■ WHAT YOU NEED TO DO:
Return each line of the listing exactly as written.

*** Opening of PROVIDED RECORDS ***

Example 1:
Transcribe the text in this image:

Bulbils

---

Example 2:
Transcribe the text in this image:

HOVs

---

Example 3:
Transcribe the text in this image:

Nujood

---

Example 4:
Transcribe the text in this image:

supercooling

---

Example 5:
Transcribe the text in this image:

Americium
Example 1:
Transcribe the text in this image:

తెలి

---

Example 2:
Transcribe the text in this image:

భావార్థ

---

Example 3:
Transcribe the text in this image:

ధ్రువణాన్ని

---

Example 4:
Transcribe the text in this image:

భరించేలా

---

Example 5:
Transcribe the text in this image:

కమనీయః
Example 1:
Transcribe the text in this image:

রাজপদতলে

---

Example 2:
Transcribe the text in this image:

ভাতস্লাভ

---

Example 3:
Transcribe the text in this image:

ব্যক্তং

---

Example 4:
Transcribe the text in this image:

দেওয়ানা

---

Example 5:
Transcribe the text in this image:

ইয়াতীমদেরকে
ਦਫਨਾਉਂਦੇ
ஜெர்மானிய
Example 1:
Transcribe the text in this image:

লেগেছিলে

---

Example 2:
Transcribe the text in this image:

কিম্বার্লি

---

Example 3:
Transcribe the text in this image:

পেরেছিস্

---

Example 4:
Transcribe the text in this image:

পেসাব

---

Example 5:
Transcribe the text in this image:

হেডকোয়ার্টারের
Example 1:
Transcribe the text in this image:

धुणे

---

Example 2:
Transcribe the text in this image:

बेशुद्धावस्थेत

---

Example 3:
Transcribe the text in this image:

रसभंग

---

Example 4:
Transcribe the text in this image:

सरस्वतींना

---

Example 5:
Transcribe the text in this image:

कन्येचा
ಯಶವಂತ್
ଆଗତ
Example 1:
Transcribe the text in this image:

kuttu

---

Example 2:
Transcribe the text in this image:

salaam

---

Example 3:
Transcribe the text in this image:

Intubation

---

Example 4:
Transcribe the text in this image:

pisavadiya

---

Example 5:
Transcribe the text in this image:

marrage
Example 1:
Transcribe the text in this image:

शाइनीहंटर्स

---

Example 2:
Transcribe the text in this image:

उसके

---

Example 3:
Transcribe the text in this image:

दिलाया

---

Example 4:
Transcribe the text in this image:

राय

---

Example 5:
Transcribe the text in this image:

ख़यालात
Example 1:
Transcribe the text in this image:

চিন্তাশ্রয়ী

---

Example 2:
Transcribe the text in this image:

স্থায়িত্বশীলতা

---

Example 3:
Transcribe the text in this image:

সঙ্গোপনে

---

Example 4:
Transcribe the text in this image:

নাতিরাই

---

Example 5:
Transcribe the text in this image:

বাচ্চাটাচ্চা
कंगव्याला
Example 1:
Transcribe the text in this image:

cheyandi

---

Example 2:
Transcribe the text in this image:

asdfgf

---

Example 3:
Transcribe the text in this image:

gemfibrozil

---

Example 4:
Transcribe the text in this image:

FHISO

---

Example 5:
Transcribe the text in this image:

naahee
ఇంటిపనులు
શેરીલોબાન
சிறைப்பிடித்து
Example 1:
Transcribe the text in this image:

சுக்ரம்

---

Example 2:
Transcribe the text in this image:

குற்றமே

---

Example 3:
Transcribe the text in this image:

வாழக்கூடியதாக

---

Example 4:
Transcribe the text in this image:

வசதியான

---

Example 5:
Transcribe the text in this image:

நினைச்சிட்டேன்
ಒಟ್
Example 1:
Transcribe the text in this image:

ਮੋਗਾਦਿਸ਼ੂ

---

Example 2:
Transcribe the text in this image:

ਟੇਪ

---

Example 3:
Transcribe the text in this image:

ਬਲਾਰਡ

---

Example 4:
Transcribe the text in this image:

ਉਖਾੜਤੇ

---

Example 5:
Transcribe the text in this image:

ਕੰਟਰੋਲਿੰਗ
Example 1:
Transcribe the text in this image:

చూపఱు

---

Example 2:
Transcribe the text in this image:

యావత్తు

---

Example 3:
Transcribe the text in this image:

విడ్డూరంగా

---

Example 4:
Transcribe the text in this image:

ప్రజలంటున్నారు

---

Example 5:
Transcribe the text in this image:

*** Close of PROVIDED RECORDS ***

■ RESULT:
Example 1:
Transcribe the text in this image:

Bulbils

---

Example 2:
Transcribe the text in this image:

HOVs

---

Example 3:
Transcribe the text in this image:

Nujood

---

Example 4:
Transcribe the text in this image:

supercooling

---

Example 5:
Transcribe the text in this image:

Americium
Example 1:
Transcribe the text in this image:

తెలి

---

Example 2:
Transcribe the text in this image:

భావార్థ

---

Example 3:
Transcribe the text in this image:

ధ్రువణాన్ని

---

Example 4:
Transcribe the text in this image:

భరించేలా

---

Example 5:
Transcribe the text in this image:

కమనీయః
Example 1:
Transcribe the text in this image:

রাজপদতলে

---

Example 2:
Transcribe the text in this image:

ভাতস্লাভ

---

Example 3:
Transcribe the text in this image:

ব্যক্তং

---

Example 4:
Transcribe the text in this image:

দেওয়ানা

---

Example 5:
Transcribe the text in this image:

ইয়াতীমদেরকে
ਦਫਨਾਉਂਦੇ
ஜெர்மானிய
Example 1:
Transcribe the text in this image:

লেগেছিলে

---

Example 2:
Transcribe the text in this image:

কিম্বার্লি

---

Example 3:
Transcribe the text in this image:

পেরেছিস্

---

Example 4:
Transcribe the text in this image:

পেসাব

---

Example 5:
Transcribe the text in this image:

হেডকোয়ার্টারের
Example 1:
Transcribe the text in this image:

धुणे

---

Example 2:
Transcribe the text in this image:

बेशुद्धावस्थेत

---

Example 3:
Transcribe the text in this image:

रसभंग

---

Example 4:
Transcribe the text in this image:

सरस्वतींना

---

Example 5:
Transcribe the text in this image:

कन्येचा
ಯಶವಂತ್
ଆଗତ
Example 1:
Transcribe the text in this image:

kuttu

---

Example 2:
Transcribe the text in this image:

salaam

---

Example 3:
Transcribe the text in this image:

Intubation

---

Example 4:
Transcribe the text in this image:

pisavadiya

---

Example 5:
Transcribe the text in this image:

marrage
Example 1:
Transcribe the text in this image:

शाइनीहंटर्स

---

Example 2:
Transcribe the text in this image:

उसके

---

Example 3:
Transcribe the text in this image:

दिलाया

---

Example 4:
Transcribe the text in this image:

राय

---

Example 5:
Transcribe the text in this image:

ख़यालात
Example 1:
Transcribe the text in this image:

চিন্তাশ্রয়ী

---

Example 2:
Transcribe the text in this image:

স্থায়িত্বশীলতা

---

Example 3:
Transcribe the text in this image:

সঙ্গোপনে

---

Example 4:
Transcribe the text in this image:

নাতিরাই

---

Example 5:
Transcribe the text in this image:

বাচ্চাটাচ্চা
कंगव्याला
Example 1:
Transcribe the text in this image:

cheyandi

---

Example 2:
Transcribe the text in this image:

asdfgf

---

Example 3:
Transcribe the text in this image:

gemfibrozil

---

Example 4:
Transcribe the text in this image:

FHISO

---

Example 5:
Transcribe the text in this image:

naahee
ఇంటిపనులు
શેરીલોબાન
சிறைப்பிடித்து
Example 1:
Transcribe the text in this image:

சுக்ரம்

---

Example 2:
Transcribe the text in this image:

குற்றமே

---

Example 3:
Transcribe the text in this image:

வாழக்கூடியதாக

---

Example 4:
Transcribe the text in this image:

வசதியான

---

Example 5:
Transcribe the text in this image:

நினைச்சிட்டேன்
ಒಟ್
Example 1:
Transcribe the text in this image:

ਮੋਗਾਦਿਸ਼ੂ

---

Example 2:
Transcribe the text in this image:

ਟੇਪ

---

Example 3:
Transcribe the text in this image:

ਬਲਾਰਡ

---

Example 4:
Transcribe the text in this image:

ਉਖਾੜਤੇ

---

Example 5:
Transcribe the text in this image:

ਕੰਟਰੋਲਿੰਗ
Example 1:
Transcribe the text in this image:

చూపఱు

---

Example 2:
Transcribe the text in this image:

యావత్తు

---

Example 3:
Transcribe the text in this image:

విడ్డూరంగా

---

Example 4:
Transcribe the text in this image:

ప్రజలంటున్నారు

---

Example 5:
Transcribe the text in this image:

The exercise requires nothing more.